The course was not technical
The last loop was a bit of a mess but luckily I seriously didn't need to worry about anything at that point, even the course record was in the bank. Josh was my pacer for that one and the Kogalla waist light that he was wearing died about halfway through the lap. Then my own headlight also died and I can only blame myself for being stupid - but, your brain is just not really functional at that point in the race!
After loop 7, John handed me the other headlamp that was fully charged and identical to the one I was wearing and I refused it for absolutely no reason, thinking mine will last the rest of the race. But there would have been absolutely no harm in taking it even if I think the first one would last for the next loop! And there is just no way to explain why I didn't take it other than that my brain is just not working at that point - that is why you need crew who is thinking for you, which John totally did! And I could still be stupid...
I think being in the dark completely was the main reason the last loop was as slow as it was. Josh tried to give me as much light as he could running next to me with his headlamp but it wasn't a great set up. Anyway, we did it, came around in 3:05 for the last one. When we hit the last 500m (1/3rd of a mile) where the last long uphill was that I always walked, it went all the way to the end of the loop, I saw that I was really close to beating the course record by an hour.
I tried to run the uphill and I did for the beginning of it where it wasn't steep yet but then I just said "forget it", who cares if I break it by 1h or 58 mins? (I do... damn... haha...) But when I made it to the top of the hill from where you only have maybe 50m to run to the finish, I saw that I still had a minute left! So I ran the final few meters and crossed the line exactly 1 hour ahead of the course record in 19:52.
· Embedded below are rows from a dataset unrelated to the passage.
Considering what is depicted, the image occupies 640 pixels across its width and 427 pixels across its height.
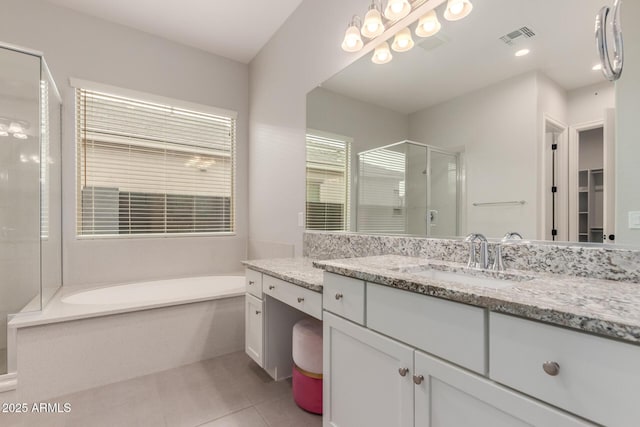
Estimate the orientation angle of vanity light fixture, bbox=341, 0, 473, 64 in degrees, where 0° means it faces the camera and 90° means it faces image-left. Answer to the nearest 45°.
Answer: approximately 45°

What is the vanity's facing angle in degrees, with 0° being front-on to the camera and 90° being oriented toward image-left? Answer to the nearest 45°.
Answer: approximately 45°

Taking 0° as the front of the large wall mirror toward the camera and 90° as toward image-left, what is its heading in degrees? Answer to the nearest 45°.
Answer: approximately 45°
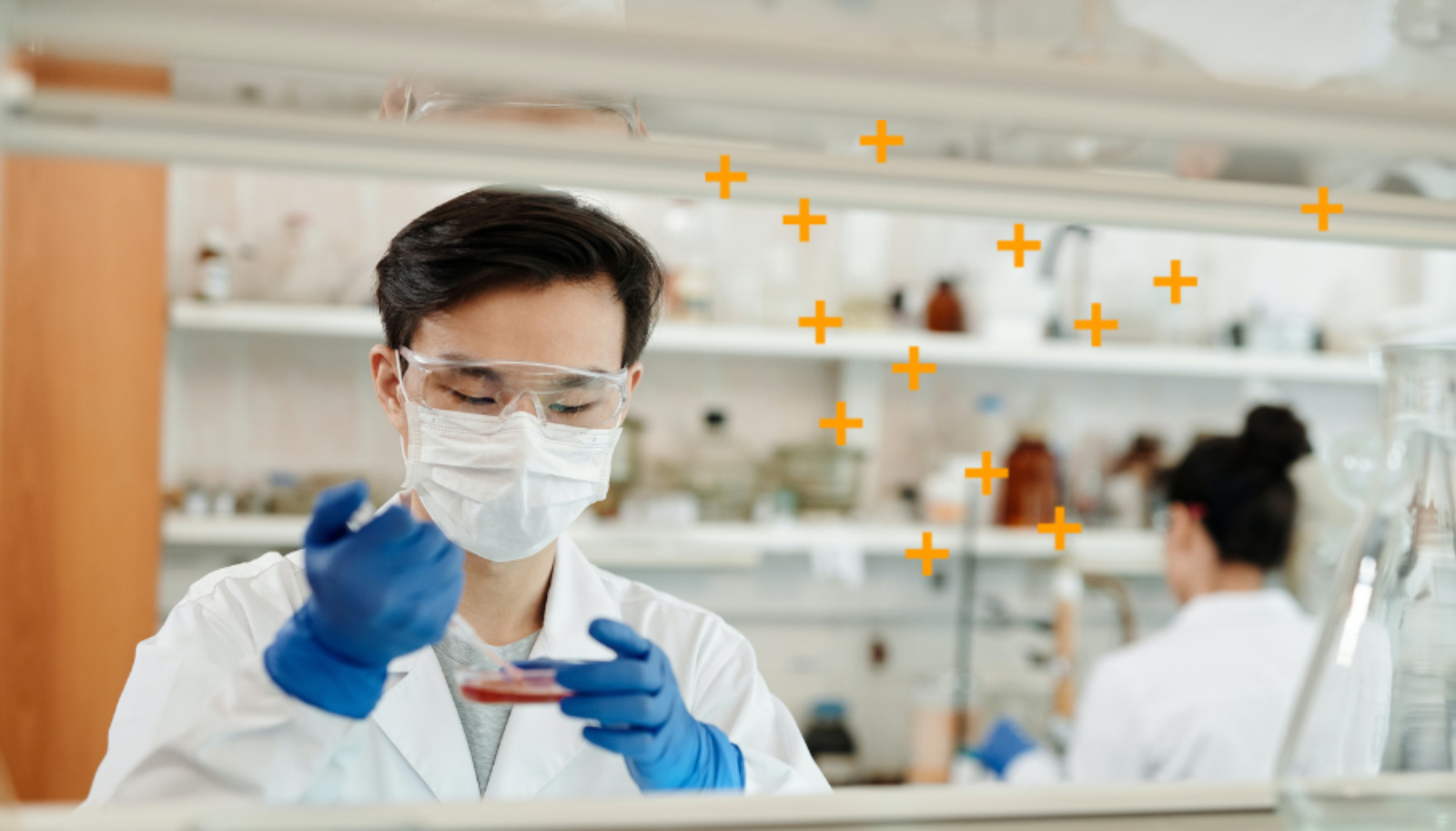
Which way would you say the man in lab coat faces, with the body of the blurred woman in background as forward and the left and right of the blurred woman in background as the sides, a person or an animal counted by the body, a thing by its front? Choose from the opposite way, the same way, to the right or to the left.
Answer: the opposite way

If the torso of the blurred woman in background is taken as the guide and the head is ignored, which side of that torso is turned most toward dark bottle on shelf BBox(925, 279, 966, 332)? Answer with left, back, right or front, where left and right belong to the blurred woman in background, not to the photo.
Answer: front

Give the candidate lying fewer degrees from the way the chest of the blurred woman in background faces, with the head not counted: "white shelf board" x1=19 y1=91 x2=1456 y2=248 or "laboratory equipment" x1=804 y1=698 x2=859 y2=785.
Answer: the laboratory equipment

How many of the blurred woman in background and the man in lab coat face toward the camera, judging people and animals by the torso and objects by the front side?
1

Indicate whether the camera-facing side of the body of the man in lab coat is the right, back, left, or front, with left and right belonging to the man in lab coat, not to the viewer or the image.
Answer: front

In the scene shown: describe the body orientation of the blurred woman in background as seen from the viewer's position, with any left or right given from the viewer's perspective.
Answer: facing away from the viewer and to the left of the viewer

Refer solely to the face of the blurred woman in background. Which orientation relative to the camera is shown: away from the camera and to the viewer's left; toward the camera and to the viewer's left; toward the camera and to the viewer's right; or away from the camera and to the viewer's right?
away from the camera and to the viewer's left
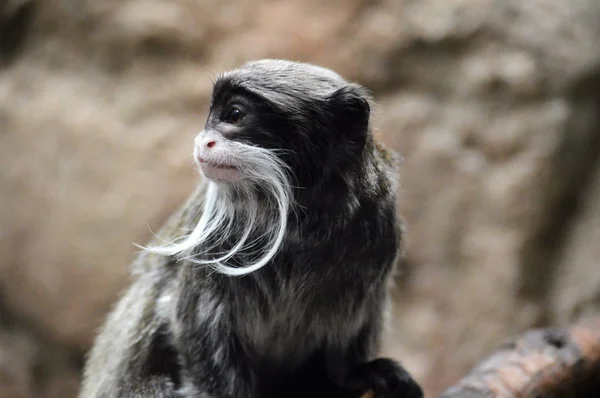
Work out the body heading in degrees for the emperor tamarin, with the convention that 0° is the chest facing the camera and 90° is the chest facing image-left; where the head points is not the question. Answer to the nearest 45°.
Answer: approximately 315°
I was very happy with that, especially because I had no idea if the course record was a realistic goal at all. It turns out, it was.
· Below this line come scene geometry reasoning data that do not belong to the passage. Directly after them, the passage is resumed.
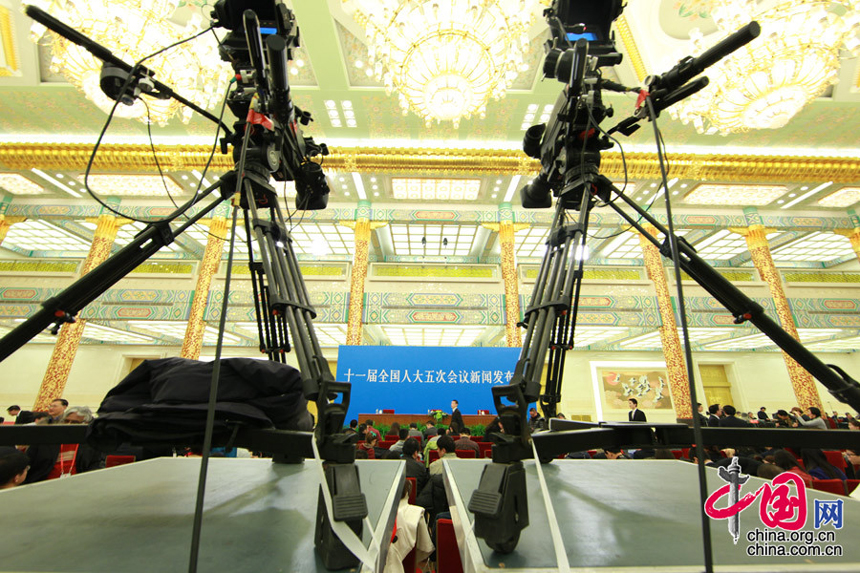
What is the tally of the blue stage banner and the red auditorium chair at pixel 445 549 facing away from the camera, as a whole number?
1

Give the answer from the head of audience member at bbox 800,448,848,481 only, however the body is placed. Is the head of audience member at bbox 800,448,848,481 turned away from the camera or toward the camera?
away from the camera

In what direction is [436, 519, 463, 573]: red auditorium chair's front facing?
away from the camera

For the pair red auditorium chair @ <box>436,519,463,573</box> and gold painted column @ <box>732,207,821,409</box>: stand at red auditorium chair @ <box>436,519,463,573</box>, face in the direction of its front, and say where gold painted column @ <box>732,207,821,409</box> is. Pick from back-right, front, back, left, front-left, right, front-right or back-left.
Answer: front-right

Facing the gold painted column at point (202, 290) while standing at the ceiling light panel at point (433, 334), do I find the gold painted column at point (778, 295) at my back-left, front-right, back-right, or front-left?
back-left

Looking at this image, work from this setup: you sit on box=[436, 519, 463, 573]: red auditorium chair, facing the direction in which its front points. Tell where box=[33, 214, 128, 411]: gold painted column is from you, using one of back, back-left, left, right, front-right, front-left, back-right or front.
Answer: front-left

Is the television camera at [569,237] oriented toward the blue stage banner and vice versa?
yes

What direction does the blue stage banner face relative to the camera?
toward the camera

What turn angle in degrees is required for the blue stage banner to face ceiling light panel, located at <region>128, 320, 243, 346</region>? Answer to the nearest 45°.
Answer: approximately 90° to its right

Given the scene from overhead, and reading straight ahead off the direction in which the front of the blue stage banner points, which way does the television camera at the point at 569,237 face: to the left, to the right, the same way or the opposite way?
the opposite way

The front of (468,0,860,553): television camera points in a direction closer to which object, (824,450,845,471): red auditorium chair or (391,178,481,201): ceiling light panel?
the ceiling light panel

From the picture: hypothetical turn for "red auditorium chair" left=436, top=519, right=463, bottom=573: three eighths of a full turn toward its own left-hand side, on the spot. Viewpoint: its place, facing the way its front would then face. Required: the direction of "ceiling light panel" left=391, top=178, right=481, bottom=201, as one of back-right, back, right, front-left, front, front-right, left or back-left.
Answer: back-right

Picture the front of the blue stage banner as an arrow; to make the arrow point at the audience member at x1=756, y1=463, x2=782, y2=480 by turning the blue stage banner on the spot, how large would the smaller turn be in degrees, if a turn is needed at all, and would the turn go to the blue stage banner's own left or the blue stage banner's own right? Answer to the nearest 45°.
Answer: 0° — it already faces them

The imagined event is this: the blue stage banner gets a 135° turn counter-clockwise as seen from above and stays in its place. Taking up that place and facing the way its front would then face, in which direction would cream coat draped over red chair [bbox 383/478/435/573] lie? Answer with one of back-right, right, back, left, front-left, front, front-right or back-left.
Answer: back-right

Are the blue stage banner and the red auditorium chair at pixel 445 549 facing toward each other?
yes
After I crossed the finish line, the race director came over to me and said "Congratulations on your 2nd place!" . I was so confused. I kept thinking to myself "I'm pretty sure I just broke the course record by an hour..." but I didn't say anything, I didn't want to embarrass myself in case I was wrong and I wasn't thinking clearly that's for sure.
I got a nice wooden charcuterie board for my 2nd place finish and I was just sitting there trying to figure out what had just happened. It took me quite a while to realize that I came in 2nd overall including men! So that was the prize I got. Which is nice, but it confused me completely. The guy who won, Ryan Niclasen came in 2.5 hours before me! Mind you, I came in 8.5 hours before the 2nd place woman!
It was a memorable experience, I very much enjoyed it and I have to say that maybe I will keep running trail races after all! For now, just on the side for fun and not as goal races, but who knows where life - and my running takes me in the next few years!